The completely unintentional wrong of Nicola Pugliese is that of coming out into the open as a writer at a time when the exercise of the association was already in vogue among critics. As in the Memory, you discover a work and immediately go and look among the other overturned tiles which other work or which other author reminds us. Maybe you need to uncover more than one card, but when you think you have found it, it’s all a eureka, because an explanation has been given to a phenomenon that once did not try to explain, but just enjoyed: enchantment reading.
Thus ‘Malacqua’, a novel that the journalist who discovered himself a writer had written down in forty-five days of creative hypnosis, could aspire to become a universal work, but the haste to understand it – and therefore encode and enclose it – prevented it.

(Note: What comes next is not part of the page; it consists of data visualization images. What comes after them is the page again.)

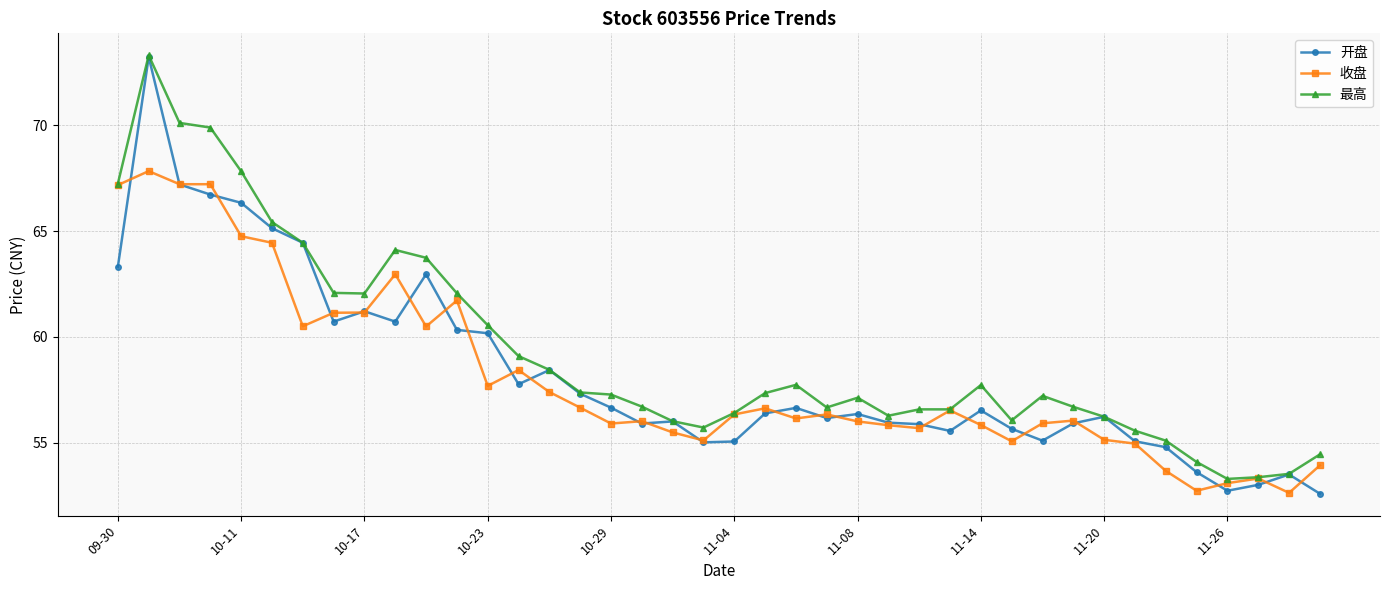

What is the value of the 最高 point at the 40th from the left?

54.4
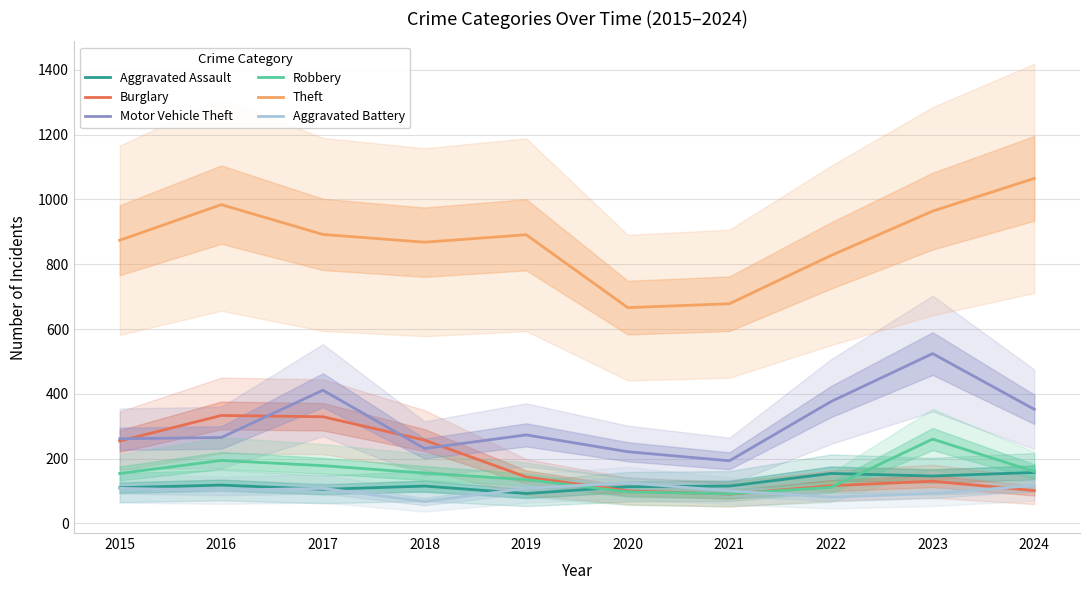

What is the difference between the highest and lowest values at 2020?

569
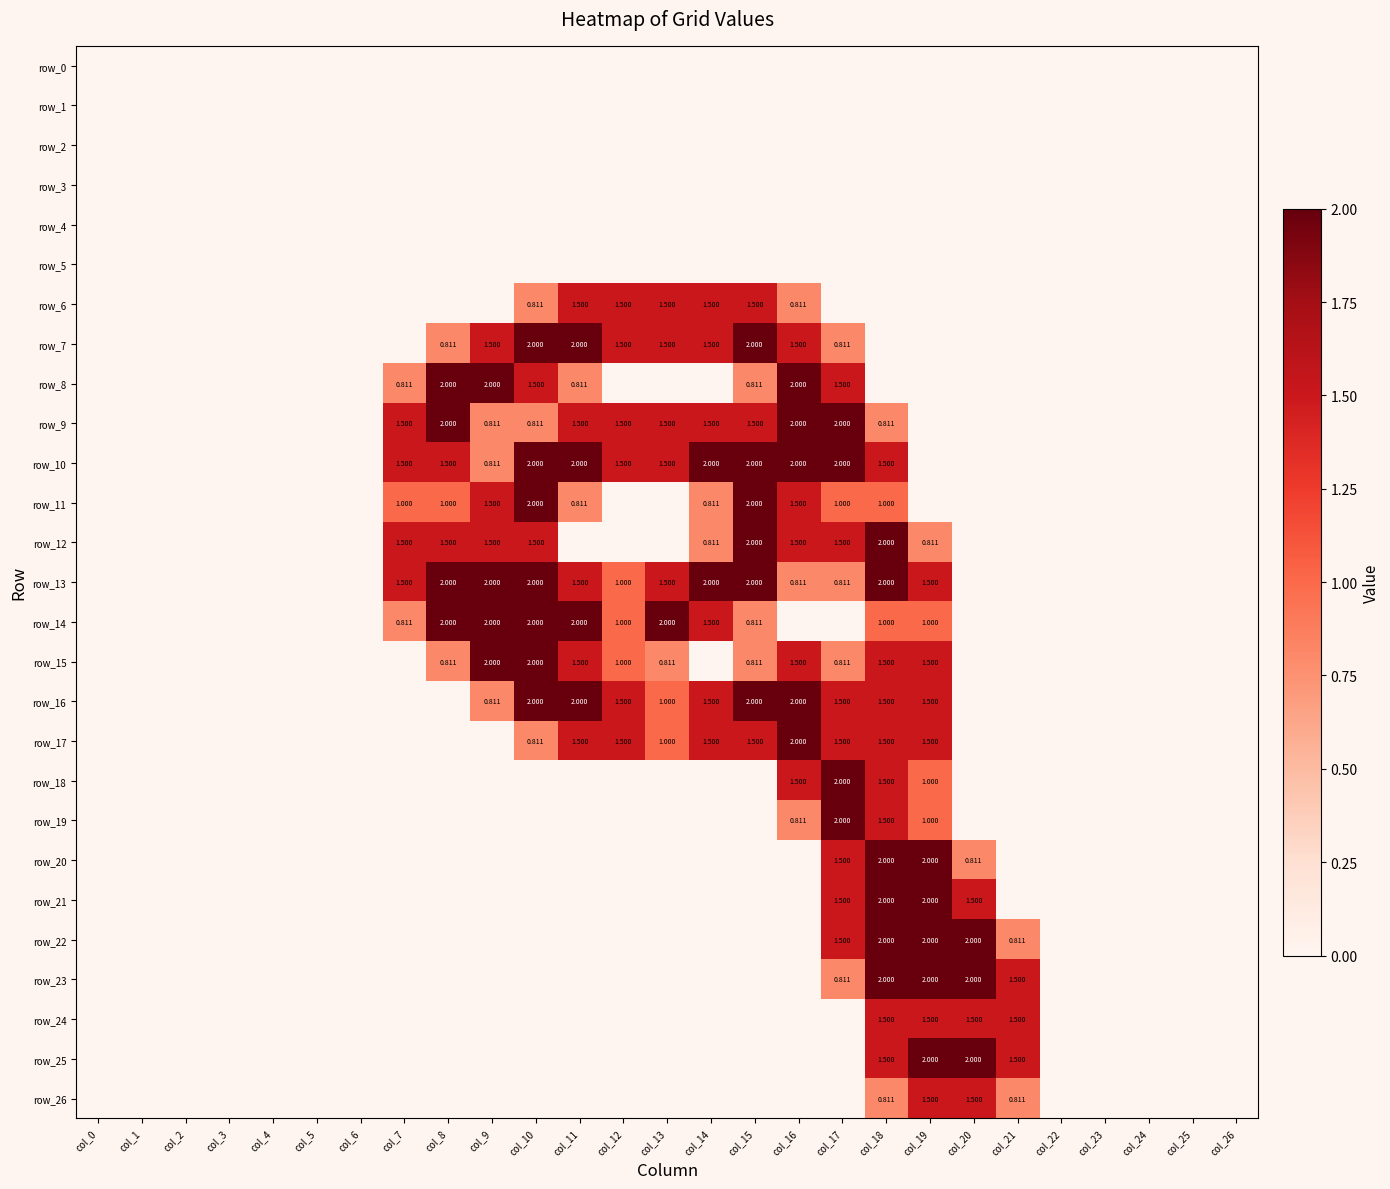

Between col_7 and col_9, which series saw the biggest shift?

row_15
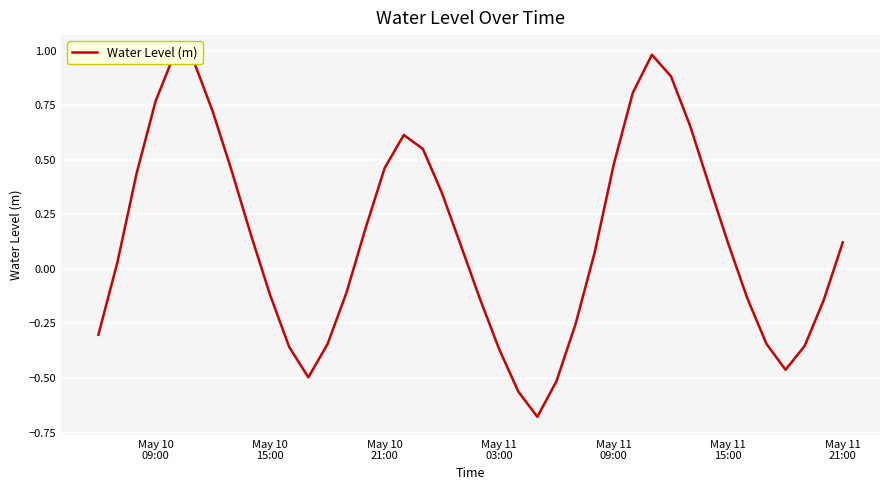

What is the sum of all values?

5.6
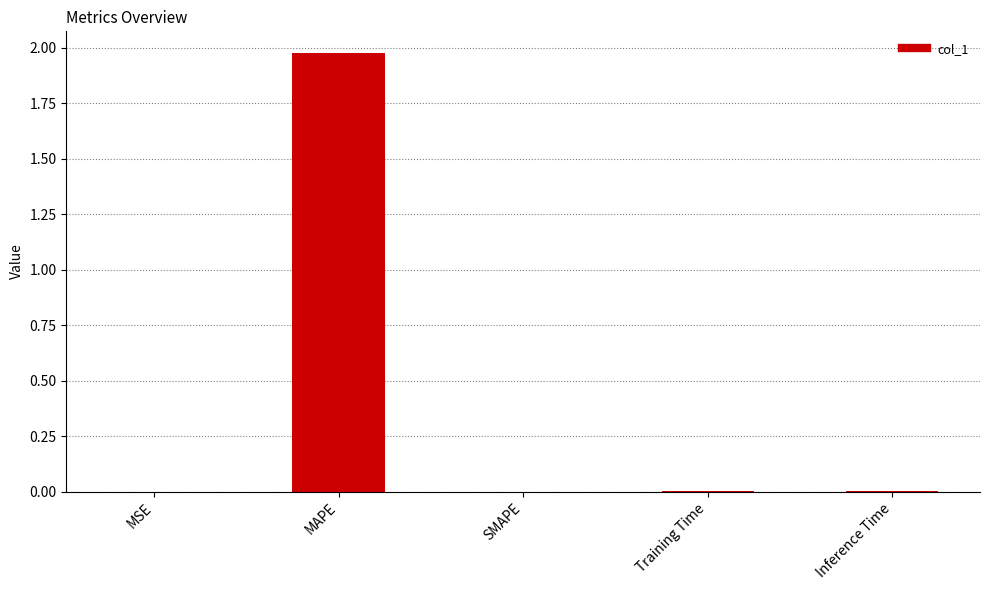

True or false: the data shows -1.0 at SMAPE.

False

Critics have given him the adjectives now Kafkaesque, now Joycian, denying him the only one he would have suited: Apulian (or Pugliesian, so as not to get confused with regional issues).
And the same fate had the author of him: Nicola Pugliese was compared to J.D. Salinger because he owes his fame to one work and only one, after which he retired to a hermitage, not in New England, but in Irpinia.
From the isolation of the Avella bar he came out only for the publication, more than thirty years later, of a collection of eight short stories that consolidated the parallel with the author of the ‘Young Holden’ and his ‘Nine Tales’.
‘Malacqua’ is like one of those old buoys that once marked a mooring, an arrival point, a finish line and a fulcrum together, and which then mysteriously sank, leaving an inexplicable void, only to return to the surface just as mysteriously for years. after and then disappear and reappear in an alternating cycle of success and oblivion that traces the fate of its author in a curious way.
Published in 1977 with the Wertmullerian title (here is another hateful reminder) of “Malacqua – four days of rain in the city of Naples waiting for an extraordinary event to occur” in the series I Coralli by Einaudi thanks to the enthusiastic intercession of Italo Calvino, it immediately became a non-popular phenomenon – often happens to Neapolitan authors capable of universalizing the Pedevesuvian experience such as Elena Ferrante and Maurizio De Giovanni – but elitistic in the noblest sense of the term. Malacqua succeeded in the paradoxical task of freeing the narrative from that exclusively local patina by immersing it in the darkest womb of that territoriality.
In other words, making a human phenomenon the narration of an event that had nothing human: four days of torrential rain that hit Naples, triggering dramas and almost paranormal phenomena. Thus, between lost dolls that scream (literally) and chasms that open up swallowing children, the flood that falls on Naples becomes not a metaphor, but a set of metaphors that lend themselves to many interpretations. It is thus up to the reader – and not the critic – to decode the story and in their own way, perhaps grasping those references to magical realism that Garcia-Marquez had given to the world exactly ten years earlier or the echo of the denunciation of the most distant ‘Hands on the city’ by Rosi.
Telling the many characters that animate ‘Malacqua’ and their stories would not help to understand the charm of this novel, nor would it be useful to investigate the curious biography of its author – first chronicler of the Neapolitan newspaper Rome, then a hermit among the hazelnuts of Avella.
But to follow the events of this work (not those narrated, but his own) it is useful to introduce Francesco Palmieri to the republication strongly desired by Antonio Franchini and which has just arrived in bookstores for Bompiani (183 pages, 16 euros), which it not only gives us an account of the editions and re-editions, but also of the numerous interpretations that have been given. Up to one observation: that the more you try to explain a magical phenomenon like the spell of a story, the more that magic hides and fades.
So we might as well enjoy Pugliese’s drumming narrative, so similar to the tapping of rain, without looking for similarities, parallels and interpretative codes. And guard it with care, before the buoy disappears again in the waves, leaving us without an anchor point.